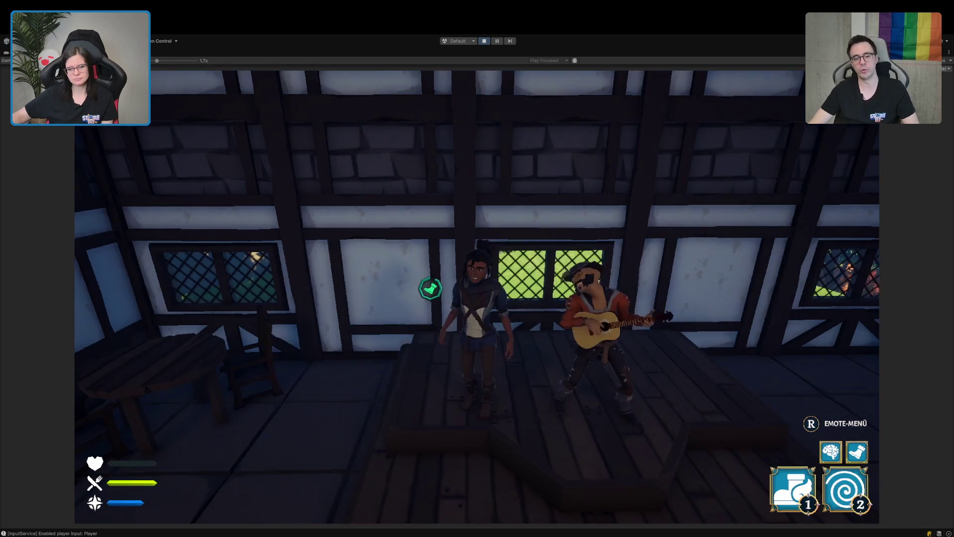
key("r")
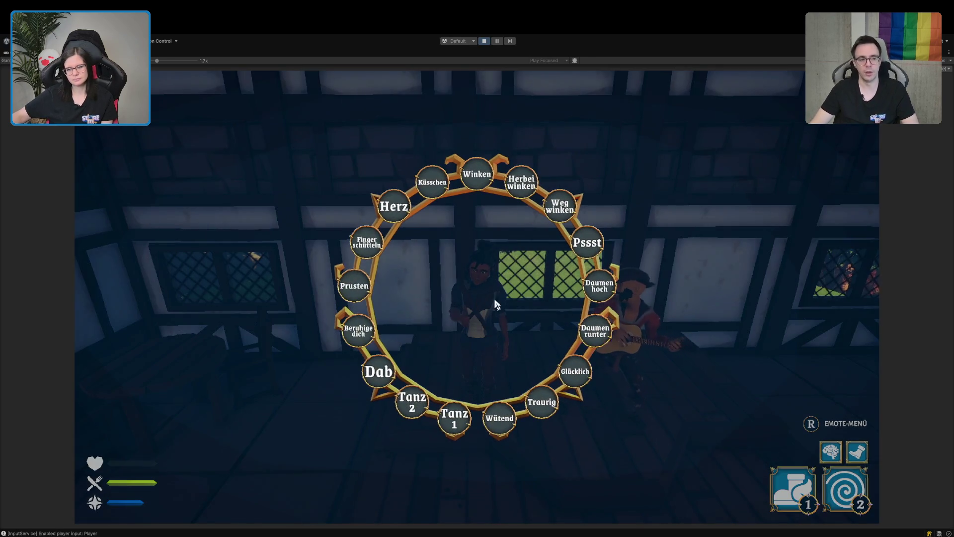
left_click(575, 372)
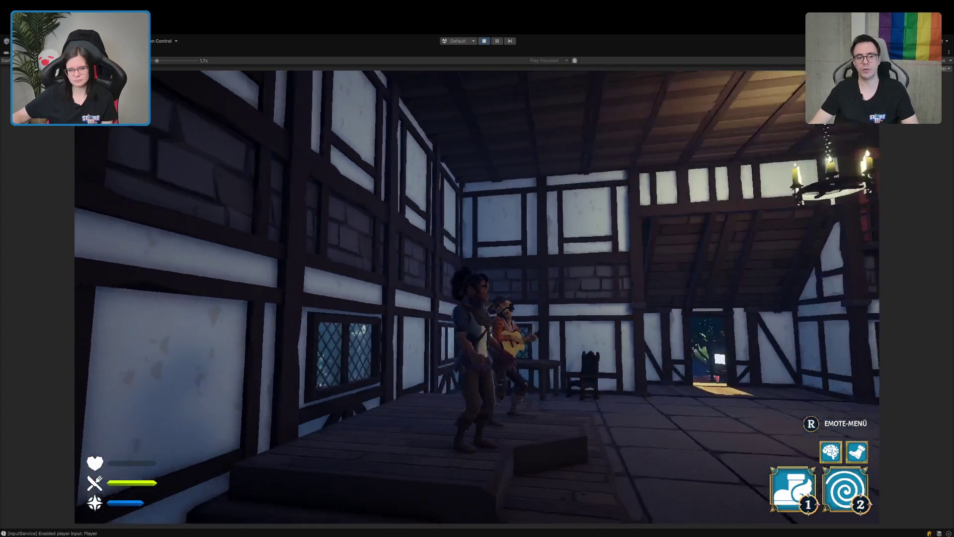
key("w")
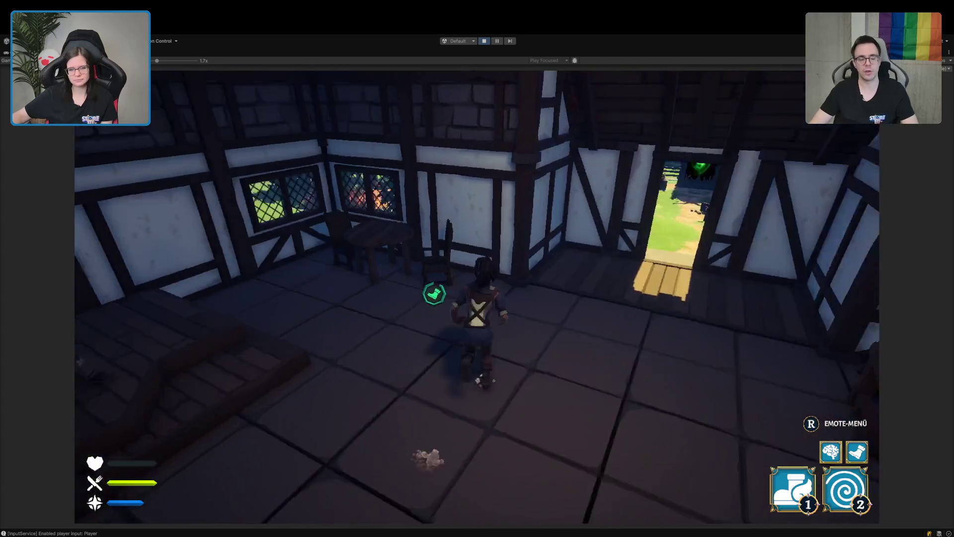
key("w")
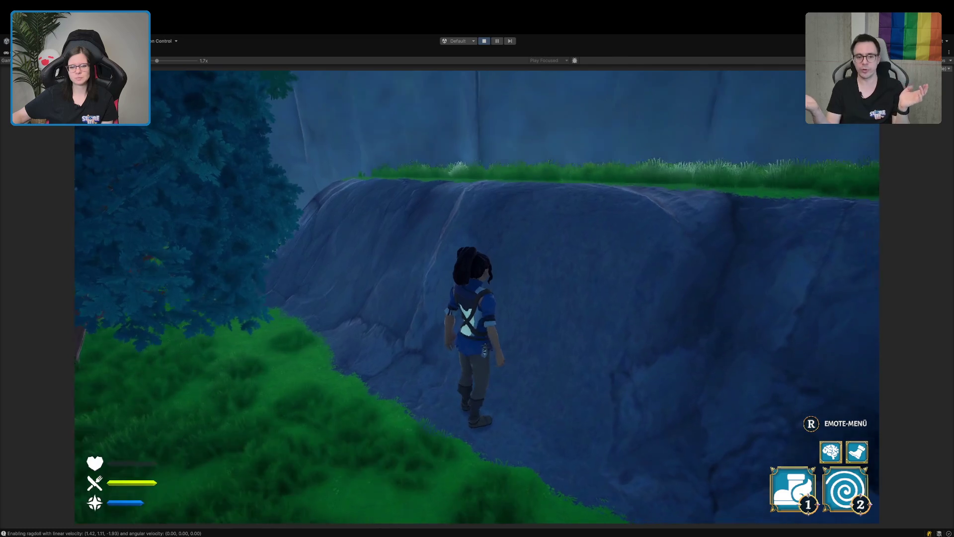
Walk along the rocky path to the tree, climb it, then drop down
key("w")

_ _ _

Action item: Start to finish, write out the data above exactly, omitting all pictures.

Task response:
key("r")
left_click(575, 372)
key("w")
key("w")
Walk along the rocky path to the tree, climb it, then drop down
key("w")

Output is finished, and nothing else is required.